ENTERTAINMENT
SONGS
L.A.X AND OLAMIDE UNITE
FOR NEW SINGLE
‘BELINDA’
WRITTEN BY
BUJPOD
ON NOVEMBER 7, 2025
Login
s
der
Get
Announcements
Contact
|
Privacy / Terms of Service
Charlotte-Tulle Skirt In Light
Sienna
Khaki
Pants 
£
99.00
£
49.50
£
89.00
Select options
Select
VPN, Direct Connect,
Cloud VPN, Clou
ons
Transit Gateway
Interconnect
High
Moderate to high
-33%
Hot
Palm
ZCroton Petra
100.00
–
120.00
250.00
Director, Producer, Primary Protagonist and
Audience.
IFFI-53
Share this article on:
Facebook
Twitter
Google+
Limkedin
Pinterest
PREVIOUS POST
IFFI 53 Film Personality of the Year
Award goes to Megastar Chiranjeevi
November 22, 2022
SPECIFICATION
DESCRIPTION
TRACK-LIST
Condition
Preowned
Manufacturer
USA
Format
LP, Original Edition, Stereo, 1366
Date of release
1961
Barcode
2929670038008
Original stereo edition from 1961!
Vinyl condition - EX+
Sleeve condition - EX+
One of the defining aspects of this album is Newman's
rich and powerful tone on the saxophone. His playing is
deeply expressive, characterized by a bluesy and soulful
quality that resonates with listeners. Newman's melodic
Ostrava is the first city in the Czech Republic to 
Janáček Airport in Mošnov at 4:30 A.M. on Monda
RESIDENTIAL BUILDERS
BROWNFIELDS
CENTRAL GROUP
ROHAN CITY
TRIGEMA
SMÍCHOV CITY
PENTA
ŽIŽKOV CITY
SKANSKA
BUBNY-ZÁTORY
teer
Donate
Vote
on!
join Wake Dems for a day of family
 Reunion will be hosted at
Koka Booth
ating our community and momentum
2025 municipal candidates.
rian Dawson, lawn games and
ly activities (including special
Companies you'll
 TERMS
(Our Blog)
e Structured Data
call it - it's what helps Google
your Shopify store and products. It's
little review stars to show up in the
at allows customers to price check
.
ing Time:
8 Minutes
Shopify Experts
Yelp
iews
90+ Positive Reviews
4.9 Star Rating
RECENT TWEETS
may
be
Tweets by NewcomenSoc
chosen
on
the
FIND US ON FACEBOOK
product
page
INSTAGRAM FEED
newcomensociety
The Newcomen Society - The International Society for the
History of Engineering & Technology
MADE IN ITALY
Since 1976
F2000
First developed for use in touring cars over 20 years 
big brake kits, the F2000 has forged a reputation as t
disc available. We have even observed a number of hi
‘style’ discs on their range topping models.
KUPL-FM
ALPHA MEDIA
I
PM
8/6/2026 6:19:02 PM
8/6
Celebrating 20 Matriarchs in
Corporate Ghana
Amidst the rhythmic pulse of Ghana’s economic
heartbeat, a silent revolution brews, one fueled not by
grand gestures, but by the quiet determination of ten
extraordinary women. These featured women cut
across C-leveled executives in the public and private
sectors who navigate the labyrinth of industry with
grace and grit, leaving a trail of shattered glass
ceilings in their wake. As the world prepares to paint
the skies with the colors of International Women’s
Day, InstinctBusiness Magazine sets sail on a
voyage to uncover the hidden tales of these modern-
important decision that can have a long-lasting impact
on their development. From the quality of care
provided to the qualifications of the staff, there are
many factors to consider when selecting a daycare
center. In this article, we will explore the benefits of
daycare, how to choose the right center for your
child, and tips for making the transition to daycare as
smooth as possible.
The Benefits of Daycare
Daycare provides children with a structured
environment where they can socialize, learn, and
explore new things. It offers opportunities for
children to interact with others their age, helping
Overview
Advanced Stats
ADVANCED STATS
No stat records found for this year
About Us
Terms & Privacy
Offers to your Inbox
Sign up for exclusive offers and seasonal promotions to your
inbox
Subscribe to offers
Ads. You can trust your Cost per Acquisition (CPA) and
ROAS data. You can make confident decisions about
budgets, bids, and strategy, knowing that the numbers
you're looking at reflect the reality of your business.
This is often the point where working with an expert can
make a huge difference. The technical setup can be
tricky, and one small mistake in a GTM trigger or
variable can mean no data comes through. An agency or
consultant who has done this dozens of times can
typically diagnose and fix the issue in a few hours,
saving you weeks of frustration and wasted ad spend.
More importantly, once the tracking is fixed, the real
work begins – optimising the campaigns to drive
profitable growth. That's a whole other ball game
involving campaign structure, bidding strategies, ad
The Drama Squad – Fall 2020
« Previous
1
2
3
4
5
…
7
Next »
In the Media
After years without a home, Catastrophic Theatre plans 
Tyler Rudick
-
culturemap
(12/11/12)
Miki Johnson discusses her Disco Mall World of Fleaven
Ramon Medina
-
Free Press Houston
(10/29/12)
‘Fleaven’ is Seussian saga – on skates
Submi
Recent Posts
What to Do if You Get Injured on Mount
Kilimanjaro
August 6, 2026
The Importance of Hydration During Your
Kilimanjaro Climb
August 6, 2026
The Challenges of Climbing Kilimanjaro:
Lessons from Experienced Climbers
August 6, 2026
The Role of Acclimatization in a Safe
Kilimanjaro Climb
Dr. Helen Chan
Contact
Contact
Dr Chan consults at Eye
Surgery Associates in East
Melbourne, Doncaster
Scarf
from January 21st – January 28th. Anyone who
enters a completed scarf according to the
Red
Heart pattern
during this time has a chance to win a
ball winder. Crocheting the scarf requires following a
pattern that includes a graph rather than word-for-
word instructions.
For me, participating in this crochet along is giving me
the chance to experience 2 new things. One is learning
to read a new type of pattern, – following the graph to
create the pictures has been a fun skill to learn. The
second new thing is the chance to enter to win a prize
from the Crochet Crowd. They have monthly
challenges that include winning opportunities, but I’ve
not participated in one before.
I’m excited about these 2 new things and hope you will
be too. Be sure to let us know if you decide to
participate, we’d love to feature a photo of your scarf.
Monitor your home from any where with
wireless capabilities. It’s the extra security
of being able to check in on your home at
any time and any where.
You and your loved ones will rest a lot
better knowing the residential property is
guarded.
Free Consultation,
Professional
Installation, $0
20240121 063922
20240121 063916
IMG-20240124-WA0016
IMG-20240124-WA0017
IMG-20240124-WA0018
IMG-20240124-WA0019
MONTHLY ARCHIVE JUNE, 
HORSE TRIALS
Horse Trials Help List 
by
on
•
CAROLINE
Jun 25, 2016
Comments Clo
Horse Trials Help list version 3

·····

» Instructions for the task:
Transcribe every line of text in each of the items above, keeping the original line breaks.

» Answer for the task:
ENTERTAINMENT
SONGS
L.A.X AND OLAMIDE UNITE
FOR NEW SINGLE
‘BELINDA’
WRITTEN BY
BUJPOD
ON NOVEMBER 7, 2025
Login
s
der
Get
Announcements
Contact
|
Privacy / Terms of Service
Charlotte-Tulle Skirt In Light
Sienna
Khaki
Pants 
£
99.00
£
49.50
£
89.00
Select options
Select
VPN, Direct Connect,
Cloud VPN, Clou
ons
Transit Gateway
Interconnect
High
Moderate to high
-33%
Hot
Palm
ZCroton Petra
100.00
–
120.00
250.00
Director, Producer, Primary Protagonist and
Audience.
IFFI-53
Share this article on:
Facebook
Twitter
Google+
Limkedin
Pinterest
PREVIOUS POST
IFFI 53 Film Personality of the Year
Award goes to Megastar Chiranjeevi
November 22, 2022
SPECIFICATION
DESCRIPTION
TRACK-LIST
Condition
Preowned
Manufacturer
USA
Format
LP, Original Edition, Stereo, 1366
Date of release
1961
Barcode
2929670038008
Original stereo edition from 1961!
Vinyl condition - EX+
Sleeve condition - EX+
One of the defining aspects of this album is Newman's
rich and powerful tone on the saxophone. His playing is
deeply expressive, characterized by a bluesy and soulful
quality that resonates with listeners. Newman's melodic
Ostrava is the first city in the Czech Republic to 
Janáček Airport in Mošnov at 4:30 A.M. on Monda
RESIDENTIAL BUILDERS
BROWNFIELDS
CENTRAL GROUP
ROHAN CITY
TRIGEMA
SMÍCHOV CITY
PENTA
ŽIŽKOV CITY
SKANSKA
BUBNY-ZÁTORY
teer
Donate
Vote
on!
join Wake Dems for a day of family
 Reunion will be hosted at
Koka Booth
ating our community and momentum
2025 municipal candidates.
rian Dawson, lawn games and
ly activities (including special
Companies you'll
 TERMS
(Our Blog)
e Structured Data
call it - it's what helps Google
your Shopify store and products. It's
little review stars to show up in the
at allows customers to price check
.
ing Time:
8 Minutes
Shopify Experts
Yelp
iews
90+ Positive Reviews
4.9 Star Rating
RECENT TWEETS
may
be
Tweets by NewcomenSoc
chosen
on
the
FIND US ON FACEBOOK
product
page
INSTAGRAM FEED
newcomensociety
The Newcomen Society - The International Society for the
History of Engineering & Technology
MADE IN ITALY
Since 1976
F2000
First developed for use in touring cars over 20 years 
big brake kits, the F2000 has forged a reputation as t
disc available. We have even observed a number of hi
‘style’ discs on their range topping models.
KUPL-FM
ALPHA MEDIA
I
PM
8/6/2026 6:19:02 PM
8/6
Celebrating 20 Matriarchs in
Corporate Ghana
Amidst the rhythmic pulse of Ghana’s economic
heartbeat, a silent revolution brews, one fueled not by
grand gestures, but by the quiet determination of ten
extraordinary women. These featured women cut
across C-leveled executives in the public and private
sectors who navigate the labyrinth of industry with
grace and grit, leaving a trail of shattered glass
ceilings in their wake. As the world prepares to paint
the skies with the colors of International Women’s
Day, InstinctBusiness Magazine sets sail on a
voyage to uncover the hidden tales of these modern-
important decision that can have a long-lasting impact
on their development. From the quality of care
provided to the qualifications of the staff, there are
many factors to consider when selecting a daycare
center. In this article, we will explore the benefits of
daycare, how to choose the right center for your
child, and tips for making the transition to daycare as
smooth as possible.
The Benefits of Daycare
Daycare provides children with a structured
environment where they can socialize, learn, and
explore new things. It offers opportunities for
children to interact with others their age, helping
Overview
Advanced Stats
ADVANCED STATS
No stat records found for this year
About Us
Terms & Privacy
Offers to your Inbox
Sign up for exclusive offers and seasonal promotions to your
inbox
Subscribe to offers
Ads. You can trust your Cost per Acquisition (CPA) and
ROAS data. You can make confident decisions about
budgets, bids, and strategy, knowing that the numbers
you're looking at reflect the reality of your business.
This is often the point where working with an expert can
make a huge difference. The technical setup can be
tricky, and one small mistake in a GTM trigger or
variable can mean no data comes through. An agency or
consultant who has done this dozens of times can
typically diagnose and fix the issue in a few hours,
saving you weeks of frustration and wasted ad spend.
More importantly, once the tracking is fixed, the real
work begins – optimising the campaigns to drive
profitable growth. That's a whole other ball game
involving campaign structure, bidding strategies, ad
The Drama Squad – Fall 2020
« Previous
1
2
3
4
5
…
7
Next »
In the Media
After years without a home, Catastrophic Theatre plans 
Tyler Rudick
-
culturemap
(12/11/12)
Miki Johnson discusses her Disco Mall World of Fleaven
Ramon Medina
-
Free Press Houston
(10/29/12)
‘Fleaven’ is Seussian saga – on skates
Submi
Recent Posts
What to Do if You Get Injured on Mount
Kilimanjaro
August 6, 2026
The Importance of Hydration During Your
Kilimanjaro Climb
August 6, 2026
The Challenges of Climbing Kilimanjaro:
Lessons from Experienced Climbers
August 6, 2026
The Role of Acclimatization in a Safe
Kilimanjaro Climb
Dr. Helen Chan
Contact
Contact
Dr Chan consults at Eye
Surgery Associates in East
Melbourne, Doncaster
Scarf
from January 21st – January 28th. Anyone who
enters a completed scarf according to the
Red
Heart pattern
during this time has a chance to win a
ball winder. Crocheting the scarf requires following a
pattern that includes a graph rather than word-for-
word instructions.
For me, participating in this crochet along is giving me
the chance to experience 2 new things. One is learning
to read a new type of pattern, – following the graph to
create the pictures has been a fun skill to learn. The
second new thing is the chance to enter to win a prize
from the Crochet Crowd. They have monthly
challenges that include winning opportunities, but I’ve
not participated in one before.
I’m excited about these 2 new things and hope you will
be too. Be sure to let us know if you decide to
participate, we’d love to feature a photo of your scarf.
Monitor your home from any where with
wireless capabilities. It’s the extra security
of being able to check in on your home at
any time and any where.
You and your loved ones will rest a lot
better knowing the residential property is
guarded.
Free Consultation,
Professional
Installation, $0
20240121 063922
20240121 063916
IMG-20240124-WA0016
IMG-20240124-WA0017
IMG-20240124-WA0018
IMG-20240124-WA0019
MONTHLY ARCHIVE JUNE, 
HORSE TRIALS
Horse Trials Help List 
by
on
•
CAROLINE
Jun 25, 2016
Comments Clo
Horse Trials Help list version 3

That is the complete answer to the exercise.